Digital cooperation is fast rising on the agenda of discourses of governance; as the ‘motherboard of global governance’, the UN can carve out a key role, to convene and represent the perspectives of other sectors as well. I hope that we will see this, especially as the 75th anniversary of the UN comes up, and deliberations on the future of multilateralism are paired with the role of technologies in our turbulent world.

What starts off in one ‘niche’, say, purely technical developments can have impacts in other areas

What are your major takeaways from the Panel’s discussions?

It was a great pleasure to serve on the Panel, along other distinguished experts. The panel’s composition itself was testament to the objective of finding ways to enhance cooperation in the digital age, drawing expertise from diverse backgrounds spanning sectors, geographies and age groups. One key takeaway is that there indeed is an appreciation of the urgency to foster interdisciplinary approaches for designing, deploying, governing and accounting for how digital technologies impact all aspects of our political, sociocultural, legal, economic, and civic lives. What starts off in one ‘niche’, say, purely technical developments can have impacts in other areas. Given the fast-paced nature of these digital disruptions, it can seem heady to take time and consult widely and calibrate intended benefits against possible harms. Our discussions and consultations therefore took both sectoral and lateral views. 

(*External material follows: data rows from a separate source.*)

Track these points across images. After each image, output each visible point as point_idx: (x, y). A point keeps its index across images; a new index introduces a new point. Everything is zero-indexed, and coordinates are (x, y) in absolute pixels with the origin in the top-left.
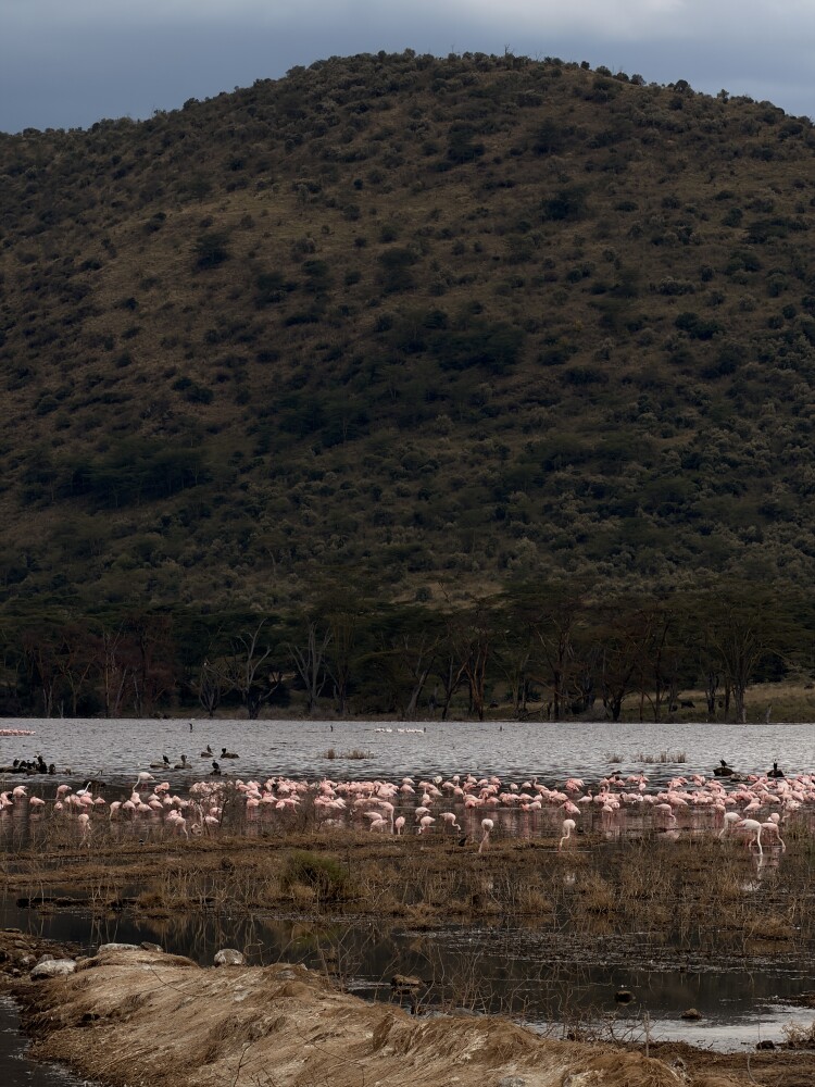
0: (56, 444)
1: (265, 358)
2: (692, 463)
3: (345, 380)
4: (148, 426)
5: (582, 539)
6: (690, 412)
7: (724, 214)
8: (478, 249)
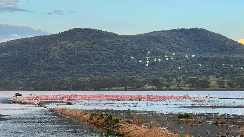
0: (47, 65)
1: (67, 57)
2: (107, 67)
3: (74, 59)
4: (56, 63)
5: (97, 74)
6: (107, 62)
7: (110, 43)
8: (87, 47)
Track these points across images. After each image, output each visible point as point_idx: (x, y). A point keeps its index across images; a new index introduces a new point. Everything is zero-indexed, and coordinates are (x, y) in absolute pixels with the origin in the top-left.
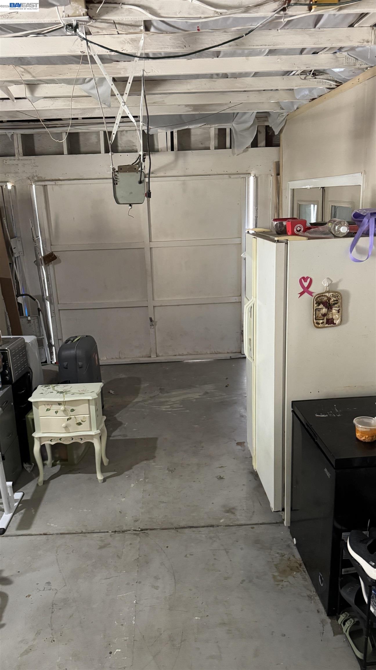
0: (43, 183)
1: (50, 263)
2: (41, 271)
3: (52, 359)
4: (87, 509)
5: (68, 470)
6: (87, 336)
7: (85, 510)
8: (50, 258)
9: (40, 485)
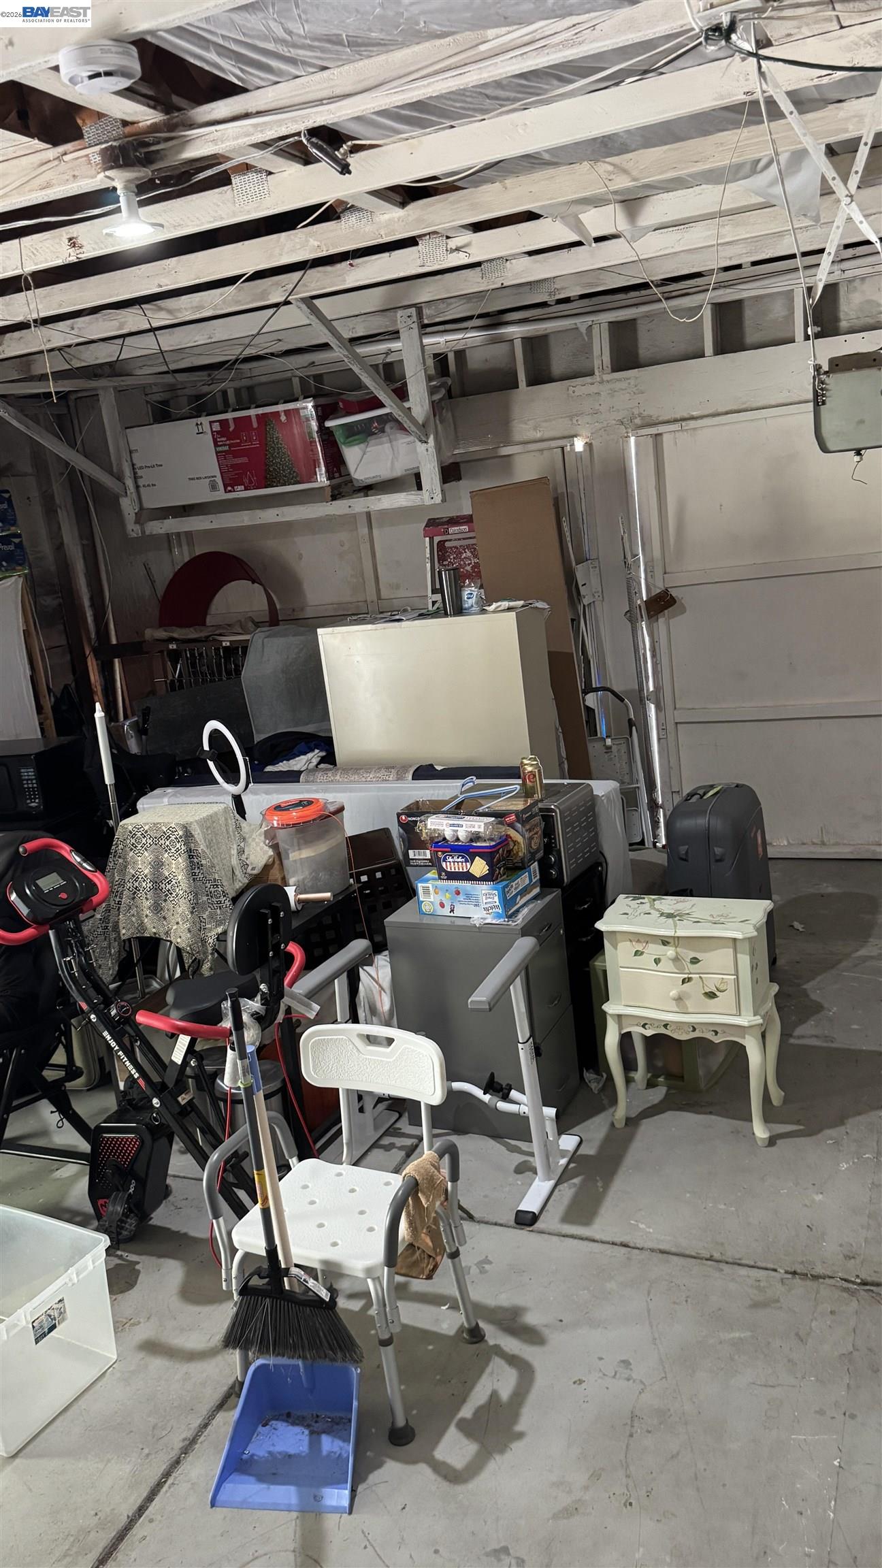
0: (653, 431)
1: (659, 615)
2: (639, 633)
3: (655, 836)
4: (725, 1204)
5: (684, 1103)
6: (737, 786)
7: (722, 1207)
8: (661, 603)
9: (617, 1125)
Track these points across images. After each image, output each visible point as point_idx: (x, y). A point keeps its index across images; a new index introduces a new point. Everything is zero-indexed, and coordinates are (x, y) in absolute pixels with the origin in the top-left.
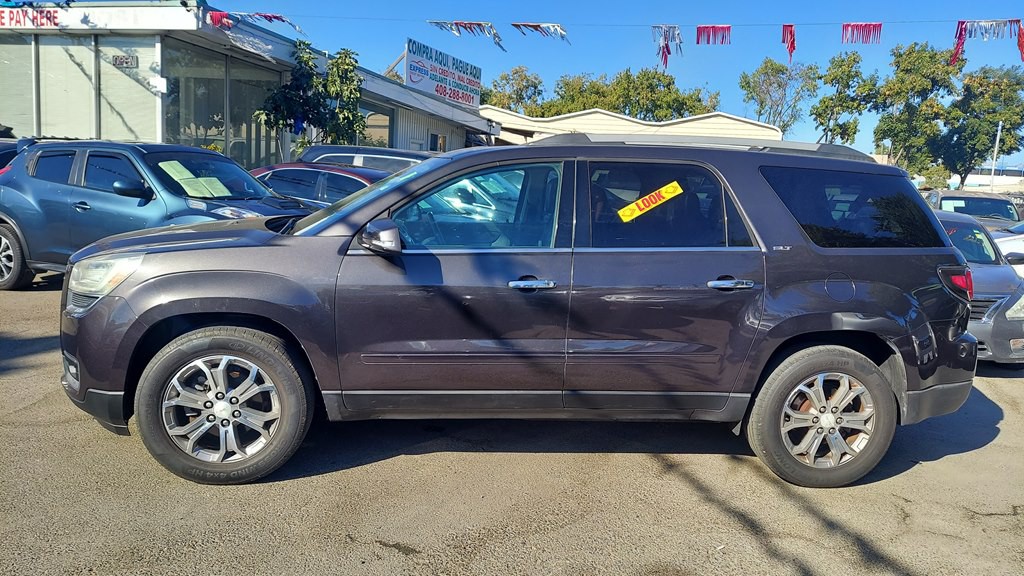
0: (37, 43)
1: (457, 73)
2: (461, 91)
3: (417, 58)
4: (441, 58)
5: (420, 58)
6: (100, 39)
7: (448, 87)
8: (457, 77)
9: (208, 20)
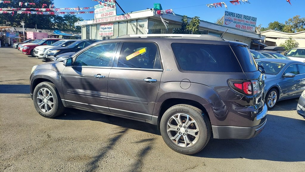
0: (127, 23)
1: (245, 20)
2: (247, 26)
3: (228, 17)
4: (239, 16)
5: (229, 17)
6: (138, 21)
7: (241, 25)
8: (245, 21)
9: (156, 13)
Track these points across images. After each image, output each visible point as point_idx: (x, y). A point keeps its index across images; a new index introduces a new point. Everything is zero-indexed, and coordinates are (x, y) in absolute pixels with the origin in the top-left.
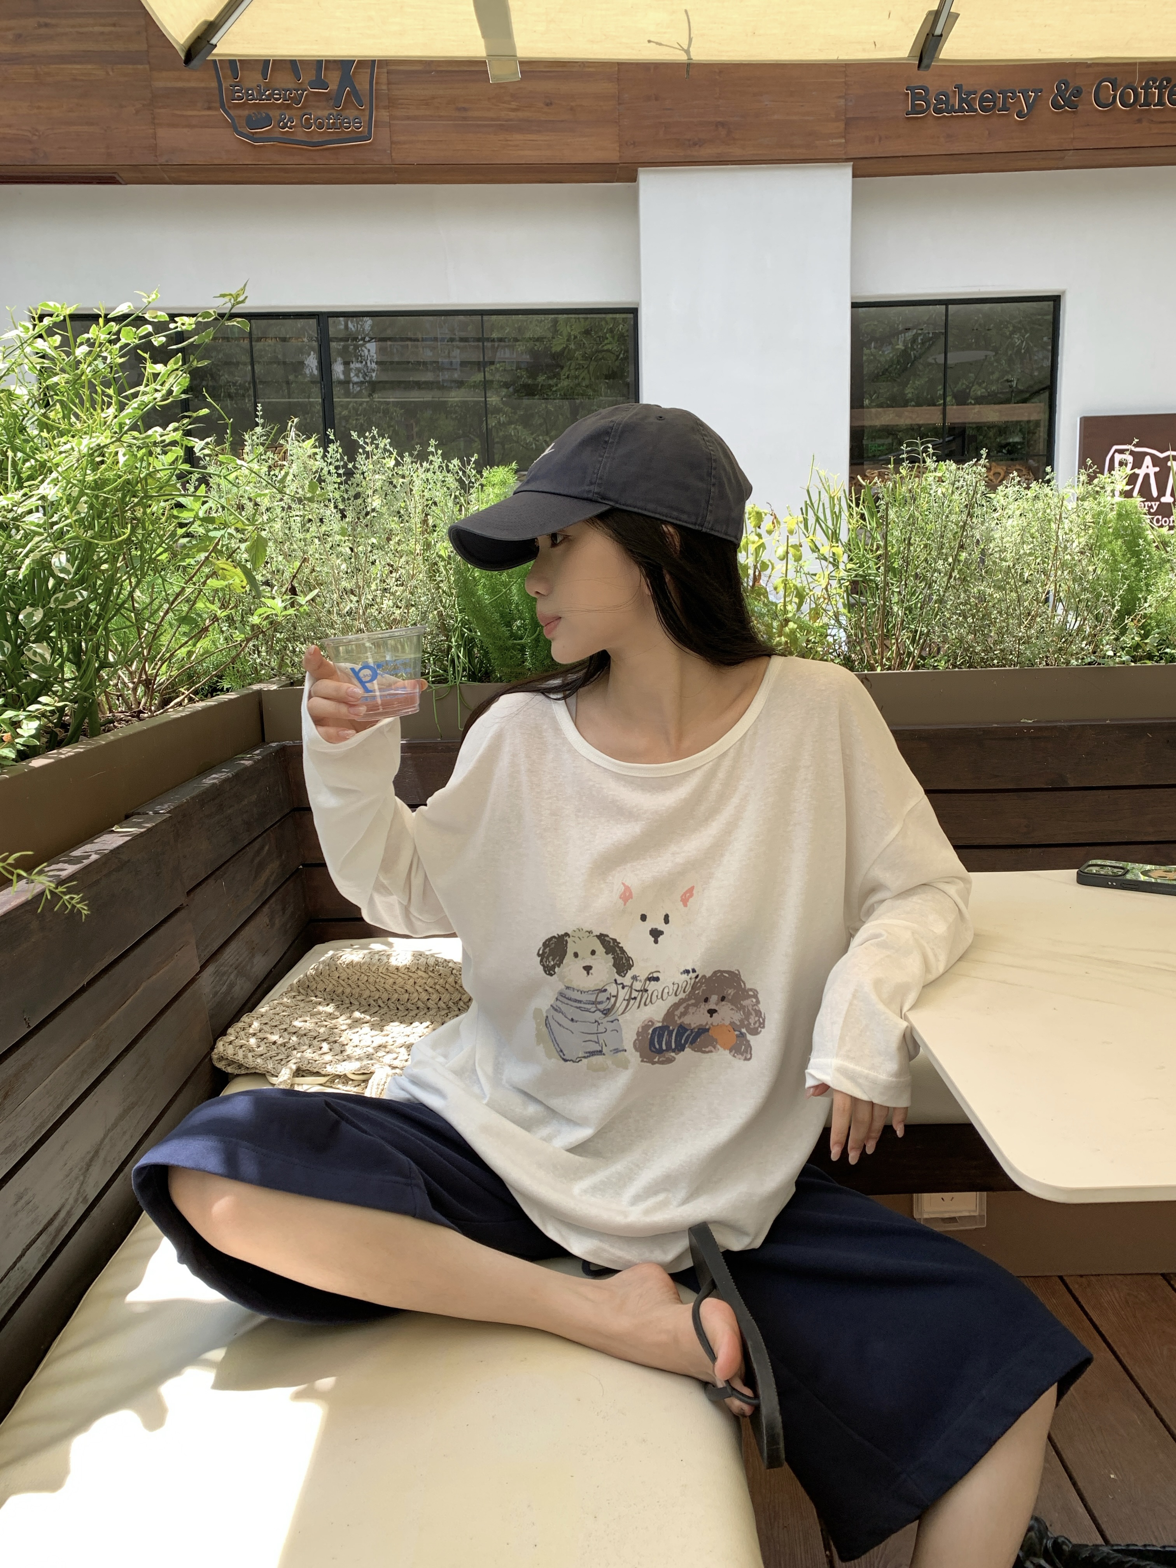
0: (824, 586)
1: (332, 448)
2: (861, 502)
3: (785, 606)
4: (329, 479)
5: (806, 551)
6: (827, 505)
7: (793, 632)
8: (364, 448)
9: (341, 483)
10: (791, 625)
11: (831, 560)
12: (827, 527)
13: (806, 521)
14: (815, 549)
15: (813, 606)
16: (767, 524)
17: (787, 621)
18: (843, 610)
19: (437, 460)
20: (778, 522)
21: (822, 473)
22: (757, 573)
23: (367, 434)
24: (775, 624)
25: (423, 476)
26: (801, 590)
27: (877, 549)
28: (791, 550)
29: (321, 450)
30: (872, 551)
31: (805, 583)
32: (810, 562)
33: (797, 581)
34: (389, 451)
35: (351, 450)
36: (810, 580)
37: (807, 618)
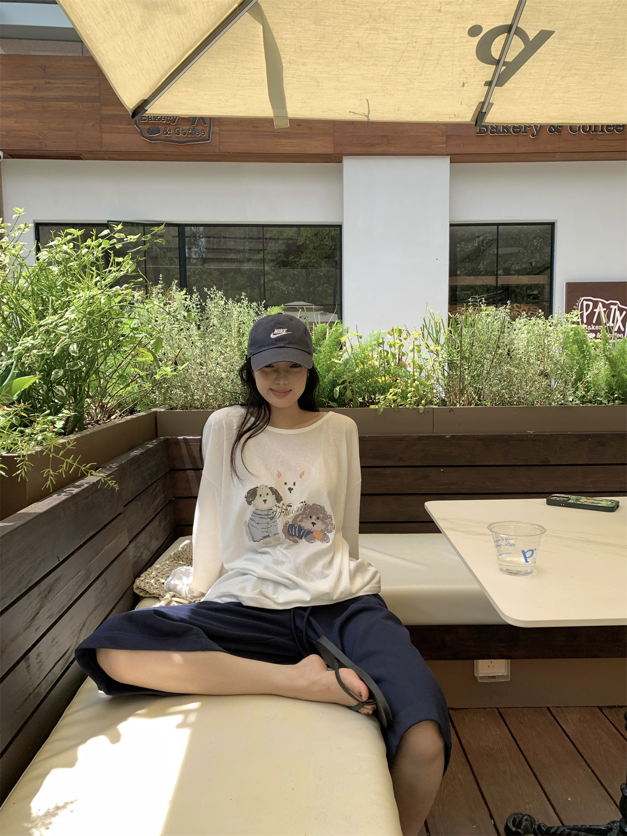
0: (431, 365)
1: (194, 296)
2: (450, 325)
3: (414, 373)
4: (193, 310)
5: (423, 348)
6: (433, 326)
7: (417, 386)
8: (210, 296)
9: (198, 312)
10: (416, 382)
11: (436, 353)
12: (434, 337)
13: (423, 334)
14: (428, 347)
15: (427, 374)
16: (404, 335)
17: (414, 380)
18: (441, 377)
19: (246, 302)
20: (410, 334)
21: (431, 311)
22: (400, 357)
23: (212, 289)
24: (409, 381)
25: (238, 310)
26: (421, 366)
27: (458, 348)
28: (416, 348)
29: (189, 296)
30: (455, 349)
31: (423, 363)
32: (425, 353)
33: (419, 362)
34: (222, 297)
35: (204, 297)
36: (425, 362)
37: (424, 380)
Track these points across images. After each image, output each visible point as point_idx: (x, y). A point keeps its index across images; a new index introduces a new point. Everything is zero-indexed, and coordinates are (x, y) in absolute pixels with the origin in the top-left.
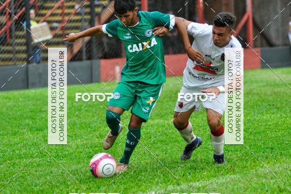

Can you give us a concrete example?

Take digital financial inclusion, for instance. Does it come with any tradeoffs? How to assess desired impact against values such as autonomy, since inferences like credit-worthiness are determined based on the resulting data from engaging in digital financial systems? Those operating outside these systems, as with cash, could inadvertently be mischaracterized if they don’t fit neatly within the metrics used to analyze, predict and even determine who gets access, to digitized financial services. The work ahead is in assessing and implementing the ‘how’; the Panel proposed some models for enhancing digital cooperation in chapter 4 of the report, to inform how such aspects are measured against each other. 

Secretary-General António Guterres has launched a global discussion on the report and its results. What will be the next steps for you and the other experts on the High-level Panel? 

I’ve already been spending a great deal of time joining as many fora as possible to socialize the report and its recommendations. It was wonderful, for instance, to join the Robert Bosch Stiftung and snv in October, to discuss the architectures for digital cooperation that we proposed in the report. The outcomes have been submitted to the Office of the Secretary-General for consideration. I remain committed to ensuring that we find the called-for ways of working together, and as an advocate for the work of the High-level Panel. I will also be spending next year assessing how existing global governance mechanisms can adapt to address the arising challenges and opportunities in digital developments, and feeding back to the various avenues through which I engage in my work. We are still in touch as a Panel, keeping each other updated on our observations in our various corners of the world, with respect to the report and the ongoing next steps.